El castillo de San Lázaro era la llave de Cartagena, la última gran defensa antes de la ciudad. Vernon, impaciente y subestimando al defensor, ordenó un asalto frontal con miles de sus mejores hombres. Fue su mayor error. Blas de Lezo había anticipado cada movimiento, preparando un foso alrededor del fuerte que los ingleses no esperaban y que convirtió sus escalas de asalto en inútiles. Los soldados británicos, atrapados en la base del muro y sin forma de subir, se convirtieron en blancos fáciles para los defensores, que desataron un fuego cruzado devastador desde las almenas.
La carnicería fue espantosa. La noche del 20 de abril, los británicos se lanzaron al ataque y se encontraron con una masacre. El genio militar español había logrado lo impensable. La derrota en San Lázaro no solo fue militar, sino también moral; rompió el espíritu de un ejército que se creía invencible y que ahora yacía diezmado a los pies de la fortaleza. Las enfermedades, como la fiebre amarilla, comenzaron a causar estragos entre las tropas británicas, hacinadas en los barcos. El plan del «Mediohombre» estaba funcionando a la perfección. La humillación inglesa estaba a punto de completarse.

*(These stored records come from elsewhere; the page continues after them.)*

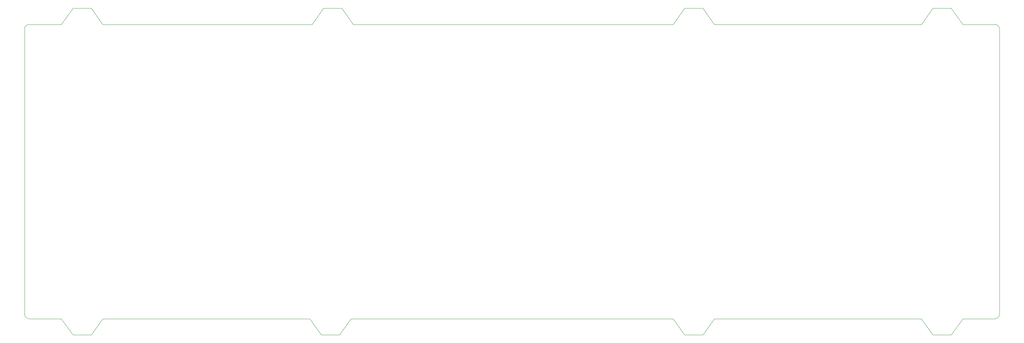
<source format=gbr>
G04 #@! TF.GenerationSoftware,KiCad,Pcbnew,(5.1.4-0)*
G04 #@! TF.CreationDate,2021-10-24T15:44:52-05:00*
G04 #@! TF.ProjectId,bottom_plate,626f7474-6f6d-45f7-906c-6174652e6b69,rev?*
G04 #@! TF.SameCoordinates,Original*
G04 #@! TF.FileFunction,Profile,NP*
%FSLAX46Y46*%
G04 Gerber Fmt 4.6, Leading zero omitted, Abs format (unit mm)*
G04 Created by KiCad (PCBNEW (5.1.4-0)) date 2021-10-24 15:44:52*
%MOMM*%
%LPD*%
G04 APERTURE LIST*
%ADD10C,0.050000*%
G04 APERTURE END LIST*
D10*
X317328058Y-36301704D02*
X322090562Y-36301704D01*
X325067122Y-40468888D02*
X322090741Y-36301704D01*
X314351506Y-40468888D02*
X317328058Y-36301704D01*
X397695186Y-40468952D02*
G75*
G02X398885810Y-41659576I0J-1190624D01*
G01*
X398885810Y-115478264D02*
G75*
G02X397695186Y-116668888I-1190624J0D01*
G01*
X147664146Y-116668888D02*
G75*
G02X146473522Y-115478264I0J1190624D01*
G01*
X146473522Y-41659576D02*
G75*
G02X147664146Y-40468952I1190624J0D01*
G01*
X166714130Y-116668952D02*
X163737375Y-120836072D01*
X155998514Y-116668888D02*
X158974871Y-120836072D01*
X163737375Y-120836072D02*
X158974871Y-120836072D01*
X231007826Y-116668952D02*
X228031266Y-120836072D01*
X220292210Y-116668888D02*
X223268675Y-120836072D01*
X228031179Y-120836072D02*
X223268675Y-120836072D01*
X325067122Y-116668888D02*
X322090633Y-120836072D01*
X314351506Y-116668888D02*
X317328066Y-120836072D01*
X322090570Y-120836072D02*
X317328066Y-120836072D01*
X389360818Y-116668952D02*
X386384258Y-120836072D01*
X378645202Y-116668888D02*
X381621754Y-120836072D01*
X386384258Y-120836072D02*
X381621754Y-120836072D01*
X378645202Y-40468952D02*
X381621754Y-36301768D01*
X389360818Y-40468952D02*
X386384437Y-36301768D01*
X381621754Y-36301768D02*
X386384258Y-36301768D01*
X220887522Y-40468952D02*
X223863988Y-36301768D01*
X231603138Y-40468952D02*
X228626492Y-36301768D01*
X223863988Y-36301768D02*
X228626492Y-36301768D01*
X166714130Y-40468888D02*
X163737570Y-36301768D01*
X155998514Y-40468952D02*
X147664146Y-40468952D01*
X158974871Y-36301768D02*
X163737375Y-36301768D01*
X155998514Y-40468952D02*
X158975074Y-36301768D01*
X389360818Y-116668952D02*
X397695186Y-116668888D01*
X325067122Y-116668888D02*
X378645202Y-116668952D01*
X231007826Y-116668952D02*
X314351506Y-116668888D01*
X166714130Y-116669016D02*
X220292210Y-116668888D01*
X147664146Y-116668888D02*
X155998514Y-116668888D01*
X146473522Y-41659576D02*
X146473522Y-115478264D01*
X220887522Y-40468888D02*
X166714130Y-40468888D01*
X314351506Y-40468888D02*
X231603138Y-40468888D01*
X378645202Y-40468952D02*
X325067122Y-40468888D01*
X397695186Y-40468952D02*
X389360818Y-40468888D01*
X398885810Y-115478264D02*
X398885810Y-41659576D01*
M02*

</source>
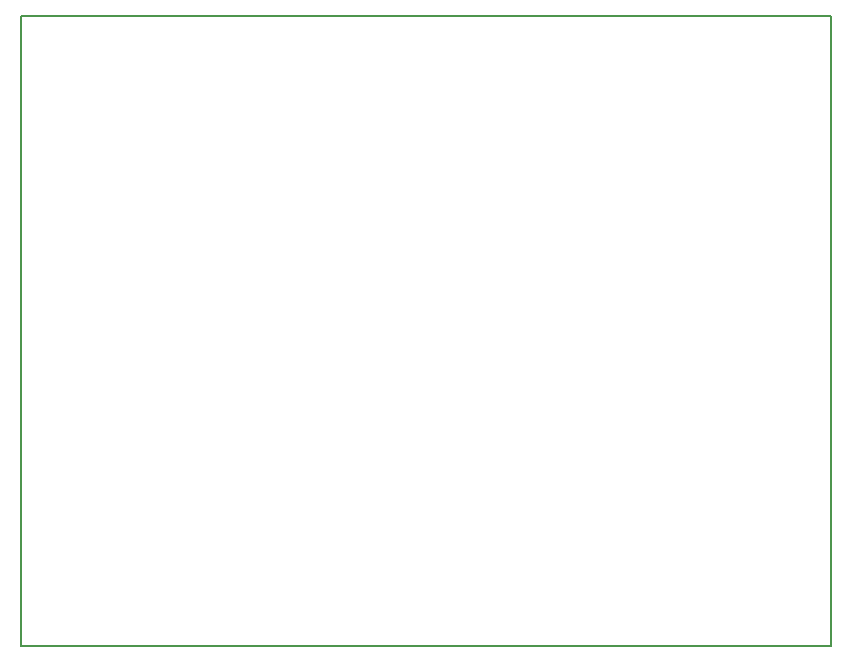
<source format=gbr>
G04 #@! TF.GenerationSoftware,KiCad,Pcbnew,5.1.2-f72e74a~84~ubuntu18.04.1*
G04 #@! TF.CreationDate,2019-09-12T15:19:10-03:00*
G04 #@! TF.ProjectId,Placa_lcd_cont_geiger,506c6163-615f-46c6-9364-5f636f6e745f,rev?*
G04 #@! TF.SameCoordinates,Original*
G04 #@! TF.FileFunction,Profile,NP*
%FSLAX46Y46*%
G04 Gerber Fmt 4.6, Leading zero omitted, Abs format (unit mm)*
G04 Created by KiCad (PCBNEW 5.1.2-f72e74a~84~ubuntu18.04.1) date 2019-09-12 15:19:10*
%MOMM*%
%LPD*%
G04 APERTURE LIST*
%ADD10C,0.150000*%
G04 APERTURE END LIST*
D10*
X179578000Y-73025000D02*
X110998000Y-73025000D01*
X179578000Y-126365000D02*
X179578000Y-73025000D01*
X110998000Y-126365000D02*
X179578000Y-126365000D01*
X110998000Y-73025000D02*
X110998000Y-126365000D01*
M02*

</source>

LA VICTORIA MÁS AMARGA: GLORIA ETERNA Y OLVIDO INGRATO
La retirada británica fue un espectáculo patético. Vernon ordenó quemar algunos de sus barcos para no dejarlos como trofeo y huyó con el rabo entre las piernas, dejando tras de sí miles de muertos y una de las mayores derrotas navales de la historia de la Royal Navy. Las noticias de la victoria recorrieron el mundo, y la figura de Blas de Lezo se elevó a la categoría de mito. Sin embargo, la gloria de Cartagena de Indias trajo consigo la envidia y la traición. Una agria disputa con el virrey Sebastián de Eslava, que intentó atribuirse todo el mérito, ensombreció sus últimos días.
Agotado y herido, el héroe que salvó un imperio no pudo disfrutar de su hazaña. Apenas unos meses después de la victoria, Blas de Lezo murió a causa de la peste contraída durante el asedio. Su final fue tan injusto como su vida había sido épica. El virrey, en un acto de mezquindad histórica, ocultó sus informes y su nombre fue deliberadamente relegado a un segundo plano, casi borrado de los anales. A pesar del olvido institucional, la leyenda del almirante que con medio cuerpo doblegó a la mayor flota del mundo pervivió en la memoria popular, un faro de coraje y estrategia que hoy, por fin, recupera el lugar que merece.